Anévrismes intracrâniens rompus : traitement endovasculaire ou chirurgical ?
  • Les auteurs ont randomisé 109 patients porteurs d’un anévrisme intracrânien rompu entre chirurgie et embolisation par coils à détachement contrôlé électrique (GDC). Les patients ont été répartis de façon égale entre les deux groupes en fonction de l’âge, de l’état neurologique initial et du siège de l’anévrisme. Ils ont été évalués à un an du traitement par un test neuropsychologique, une IRM cérébrale et une artériographie cérébrale. Les résultats à un an du traitement étaient les suivants :
    • concernant l’état neurologique, il n’existait pas de différence entre les deux groupes ;
    • il existait plus de lésions atrophiques cérébrales dans le groupe chirurgical que dans le groupe endovasculaire ;
    • l’occlusion anévrismale était plus souvent incomplète dans le groupe endovasculaire que dans le groupe chirurgical.

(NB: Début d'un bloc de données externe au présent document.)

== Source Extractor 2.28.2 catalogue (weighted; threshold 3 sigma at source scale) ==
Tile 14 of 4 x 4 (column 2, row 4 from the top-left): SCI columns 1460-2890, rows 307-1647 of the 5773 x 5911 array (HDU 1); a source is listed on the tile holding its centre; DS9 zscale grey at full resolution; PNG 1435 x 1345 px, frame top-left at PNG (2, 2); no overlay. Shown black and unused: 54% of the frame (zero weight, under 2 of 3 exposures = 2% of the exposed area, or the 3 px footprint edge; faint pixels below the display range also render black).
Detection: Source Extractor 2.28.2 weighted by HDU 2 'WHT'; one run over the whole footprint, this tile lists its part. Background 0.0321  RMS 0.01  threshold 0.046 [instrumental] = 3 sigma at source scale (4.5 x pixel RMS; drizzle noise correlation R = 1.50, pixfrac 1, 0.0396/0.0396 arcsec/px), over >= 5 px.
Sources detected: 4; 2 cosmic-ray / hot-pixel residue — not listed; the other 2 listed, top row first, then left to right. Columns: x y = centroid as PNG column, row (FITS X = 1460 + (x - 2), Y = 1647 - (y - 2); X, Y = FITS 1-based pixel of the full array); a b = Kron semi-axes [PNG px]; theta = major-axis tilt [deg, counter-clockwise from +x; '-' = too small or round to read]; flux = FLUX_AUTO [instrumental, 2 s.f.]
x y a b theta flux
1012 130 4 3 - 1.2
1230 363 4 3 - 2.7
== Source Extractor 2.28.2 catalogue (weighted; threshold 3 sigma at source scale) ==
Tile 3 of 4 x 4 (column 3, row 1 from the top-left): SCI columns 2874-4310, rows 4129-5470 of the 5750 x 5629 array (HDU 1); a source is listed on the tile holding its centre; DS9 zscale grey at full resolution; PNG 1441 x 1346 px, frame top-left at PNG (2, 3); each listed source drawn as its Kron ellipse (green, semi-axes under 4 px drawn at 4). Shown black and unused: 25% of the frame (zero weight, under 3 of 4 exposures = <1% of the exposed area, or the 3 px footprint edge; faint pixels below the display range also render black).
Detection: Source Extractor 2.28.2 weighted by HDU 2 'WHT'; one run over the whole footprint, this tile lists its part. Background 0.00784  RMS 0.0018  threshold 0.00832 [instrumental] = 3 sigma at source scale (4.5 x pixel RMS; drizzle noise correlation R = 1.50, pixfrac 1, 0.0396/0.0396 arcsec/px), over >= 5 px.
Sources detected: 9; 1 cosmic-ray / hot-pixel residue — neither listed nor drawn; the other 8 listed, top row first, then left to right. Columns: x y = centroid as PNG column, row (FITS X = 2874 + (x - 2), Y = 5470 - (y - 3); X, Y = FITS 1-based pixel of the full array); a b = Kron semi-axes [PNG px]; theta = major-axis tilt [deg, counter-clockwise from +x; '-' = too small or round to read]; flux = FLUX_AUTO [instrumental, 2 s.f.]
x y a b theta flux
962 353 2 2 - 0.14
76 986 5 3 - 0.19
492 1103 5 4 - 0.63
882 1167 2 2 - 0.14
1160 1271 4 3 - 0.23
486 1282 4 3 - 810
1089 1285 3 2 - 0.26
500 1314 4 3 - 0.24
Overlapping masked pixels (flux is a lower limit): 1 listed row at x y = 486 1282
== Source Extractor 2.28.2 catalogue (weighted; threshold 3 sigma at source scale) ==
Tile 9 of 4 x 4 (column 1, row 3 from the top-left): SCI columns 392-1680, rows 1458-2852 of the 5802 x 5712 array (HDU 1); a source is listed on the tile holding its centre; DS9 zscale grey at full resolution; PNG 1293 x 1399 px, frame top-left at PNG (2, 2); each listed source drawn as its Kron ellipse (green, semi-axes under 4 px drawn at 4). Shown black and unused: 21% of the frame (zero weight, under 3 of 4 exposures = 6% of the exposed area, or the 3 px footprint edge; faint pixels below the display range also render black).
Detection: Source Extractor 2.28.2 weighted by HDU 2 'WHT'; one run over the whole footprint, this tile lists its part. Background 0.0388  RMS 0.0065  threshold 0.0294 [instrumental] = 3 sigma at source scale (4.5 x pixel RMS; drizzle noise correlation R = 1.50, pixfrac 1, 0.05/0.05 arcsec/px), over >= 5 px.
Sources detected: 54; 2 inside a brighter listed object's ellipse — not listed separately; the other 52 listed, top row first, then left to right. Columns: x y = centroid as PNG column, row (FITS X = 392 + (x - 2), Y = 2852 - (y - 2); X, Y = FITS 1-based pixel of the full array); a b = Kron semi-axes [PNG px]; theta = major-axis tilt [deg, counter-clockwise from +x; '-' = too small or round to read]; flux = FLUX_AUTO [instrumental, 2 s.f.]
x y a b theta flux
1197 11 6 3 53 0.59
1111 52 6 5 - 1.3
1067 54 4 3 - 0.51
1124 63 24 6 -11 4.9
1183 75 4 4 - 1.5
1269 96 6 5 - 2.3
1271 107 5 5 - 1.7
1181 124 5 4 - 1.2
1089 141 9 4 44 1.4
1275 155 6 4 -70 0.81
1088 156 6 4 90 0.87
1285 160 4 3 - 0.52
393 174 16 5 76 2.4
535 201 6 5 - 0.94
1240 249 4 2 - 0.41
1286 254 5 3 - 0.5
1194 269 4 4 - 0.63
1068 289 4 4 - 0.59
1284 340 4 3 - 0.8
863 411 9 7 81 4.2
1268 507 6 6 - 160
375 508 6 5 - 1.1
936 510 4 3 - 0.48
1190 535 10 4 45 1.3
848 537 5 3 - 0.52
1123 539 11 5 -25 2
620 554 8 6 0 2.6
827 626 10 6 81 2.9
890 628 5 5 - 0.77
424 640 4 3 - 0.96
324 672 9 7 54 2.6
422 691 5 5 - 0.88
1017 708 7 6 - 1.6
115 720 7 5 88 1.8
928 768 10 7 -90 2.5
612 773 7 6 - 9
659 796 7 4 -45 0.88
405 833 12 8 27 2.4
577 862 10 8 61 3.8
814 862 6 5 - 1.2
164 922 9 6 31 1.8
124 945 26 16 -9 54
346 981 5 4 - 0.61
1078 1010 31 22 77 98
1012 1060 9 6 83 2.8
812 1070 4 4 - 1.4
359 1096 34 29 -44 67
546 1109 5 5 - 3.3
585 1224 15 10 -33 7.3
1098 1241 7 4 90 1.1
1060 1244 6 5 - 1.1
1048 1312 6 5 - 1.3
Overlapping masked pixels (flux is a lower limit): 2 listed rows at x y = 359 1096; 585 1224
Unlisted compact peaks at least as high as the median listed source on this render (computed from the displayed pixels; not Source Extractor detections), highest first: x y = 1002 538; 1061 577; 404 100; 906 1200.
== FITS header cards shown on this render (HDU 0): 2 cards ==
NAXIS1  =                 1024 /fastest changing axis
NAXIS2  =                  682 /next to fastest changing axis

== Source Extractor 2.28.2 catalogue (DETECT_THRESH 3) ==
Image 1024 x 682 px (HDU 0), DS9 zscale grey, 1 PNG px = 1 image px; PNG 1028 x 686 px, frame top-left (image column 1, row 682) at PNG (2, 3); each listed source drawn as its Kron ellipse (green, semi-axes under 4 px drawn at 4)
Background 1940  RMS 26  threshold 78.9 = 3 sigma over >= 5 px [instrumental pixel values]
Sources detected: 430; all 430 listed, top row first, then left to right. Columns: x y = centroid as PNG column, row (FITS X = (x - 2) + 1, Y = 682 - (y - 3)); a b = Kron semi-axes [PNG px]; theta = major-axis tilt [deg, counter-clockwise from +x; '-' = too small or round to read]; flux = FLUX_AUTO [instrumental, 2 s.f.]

    Commentaire. L’équivalence des résultats cliniques est bien sûr le point qui suscite le plus de commentaires et d’interrogations. Peut-on conclure, partant des résultats de cette étude, que le risque de la chirurgie est identique à celui de l’embolisation pour tout anévrisme ? Sûrement pas. Les anévrismes intracrâniens ne constituent pas un groupe homogène. Des facteurs péjoratifs chirurgicaux ont été isolés depuis longtemps : siège sur la circulation postérieure, âge supérieur à 65 ans, mauvais état neurologique initial. Tous ces sous-groupes étaient trop faiblement représentés dans cette étude monocentrique pour autoriser une conclusion statistiquement valide. Doit-on pour autant refuser l’idée d’équivalence des résultats pour un certain nombre de patients ? Non plus. Les résultats cliniques sont probablement identiques pour les anévrismes inclus en plus grand nombre dans cette étude, à savoir ceux de la circulation antérieure chez des patients en bon état neurologique. Ces résultats devraient inciter, pour ce type de patients, à bannir toute attitude jusqu’au-boutiste, qu’elle soit endovasculaire ou chirurgicale. Signalons qu’une autre étude randomisée, “pragmatique”, multicentrique est actuellement en cours. Mille cinq cents patients ont été inclus à ce jour, la plupart en bon état neurologique initial et porteurs d’anévrismes de petite taille de la circulation antérieure. L’analyse statistique intermédiaire a conclu que “rien ne s’opposait à la poursuite des inclusions jusqu’à disposer de 2 500 patients”, chiffre initialement calculé comme nécessaire pour démontrer une différence de résultats cliniques entre les deux traitements. E. Houdart, nservice de neuroradiologie, hôpital Lariboisière, Paris.
Aspirine et risque d’hémorragie digestive. Continuerons-nous à réduire la dose ?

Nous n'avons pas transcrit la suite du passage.